(Record extracts Opens)

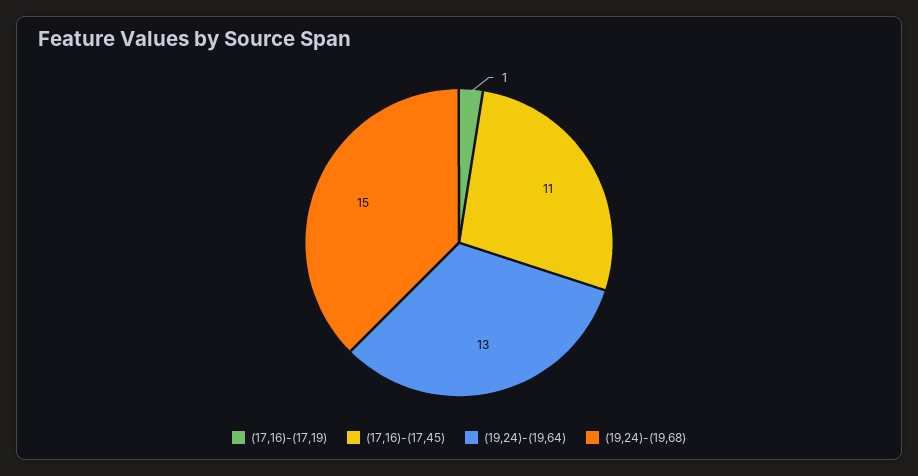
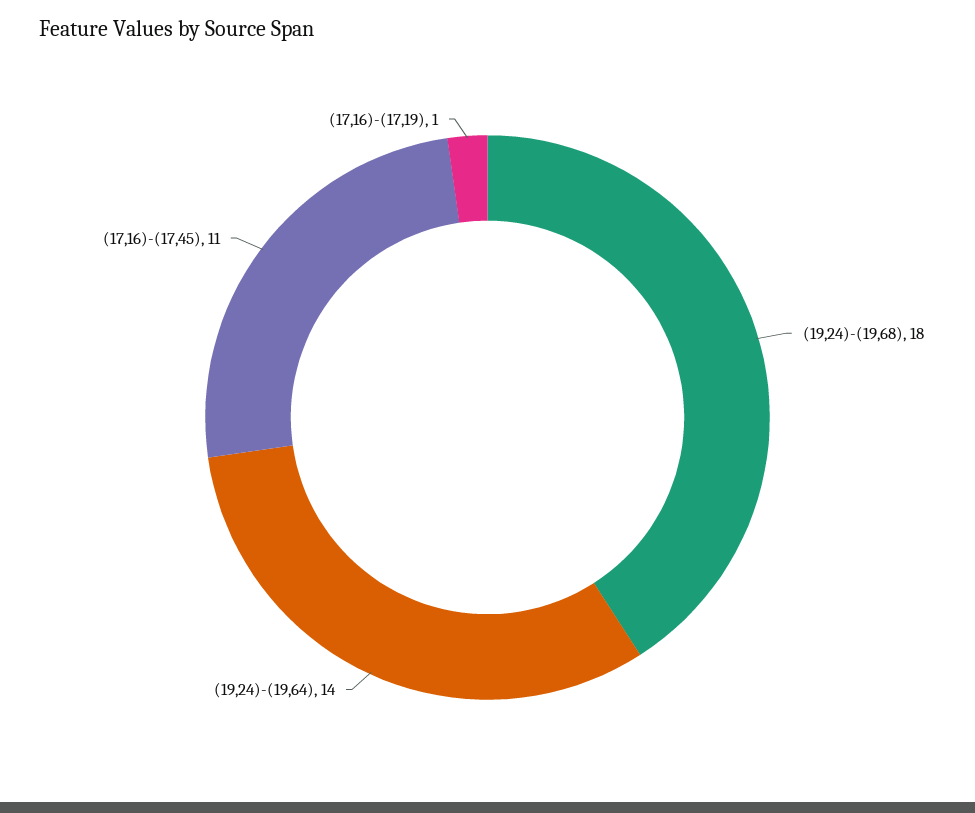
(19,24)-(19,64): 13 -> 14
(19,24)-(19,68): 15 -> 18

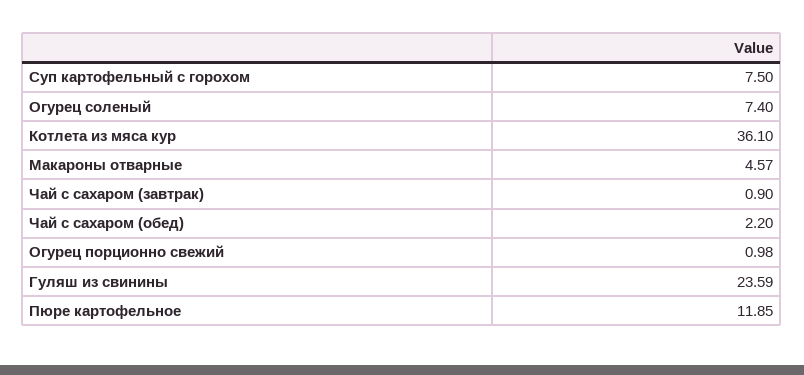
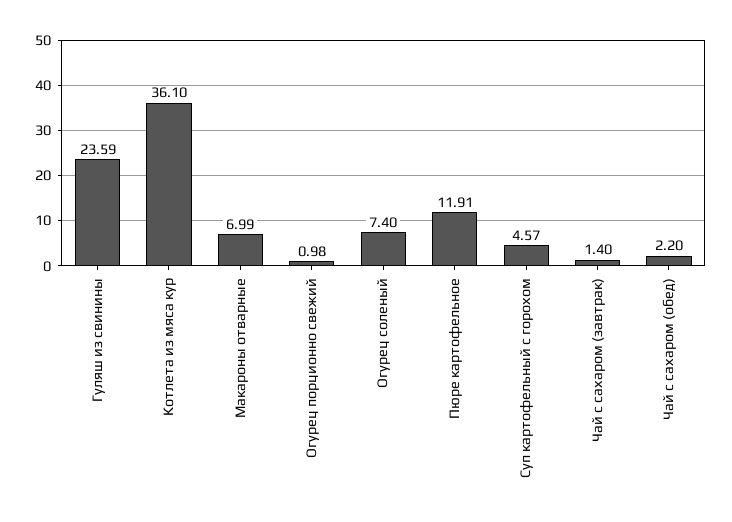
Суп картофельный с горохом: 7.5 -> 4.57
Макароны отварные: 4.57 -> 6.99
Чай с сахаром (завтрак): 0.9 -> 1.4
Пюре картофельное: 11.85 -> 11.91

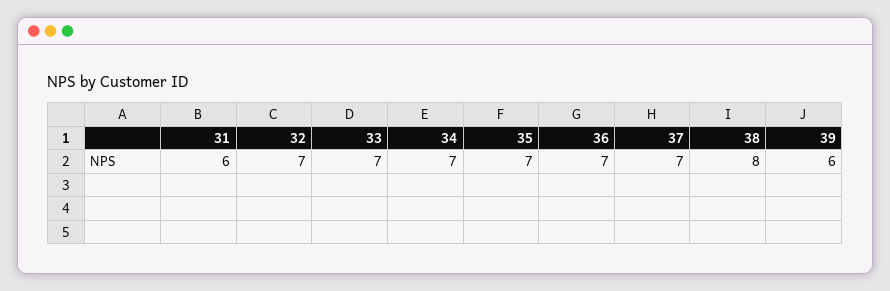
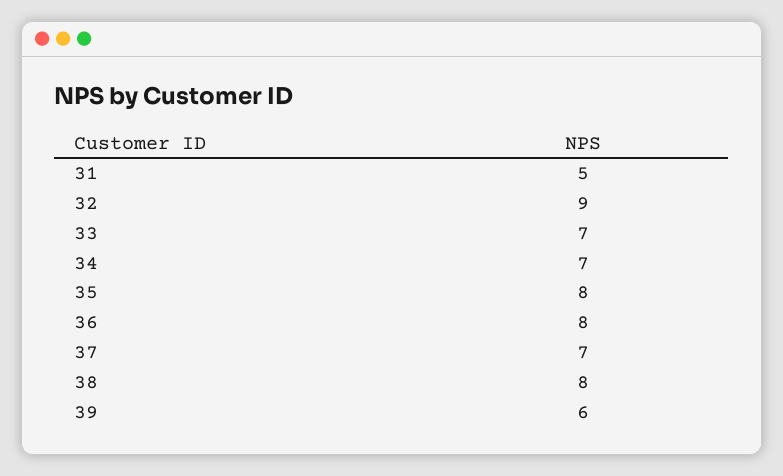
31: 6 -> 5
32: 7 -> 9
35: 7 -> 8
36: 7 -> 8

(Record extracts Closes)

Request: When you reproduce the data shown above, keep each line exact and omit every picture.

Solution to this problem:
(19,24)-(19,64): 13 -> 14
(19,24)-(19,68): 15 -> 18

Суп картофельный с горохом: 7.5 -> 4.57
Макароны отварные: 4.57 -> 6.99
Чай с сахаром (завтрак): 0.9 -> 1.4
Пюре картофельное: 11.85 -> 11.91

31: 6 -> 5
32: 7 -> 9
35: 7 -> 8
36: 7 -> 8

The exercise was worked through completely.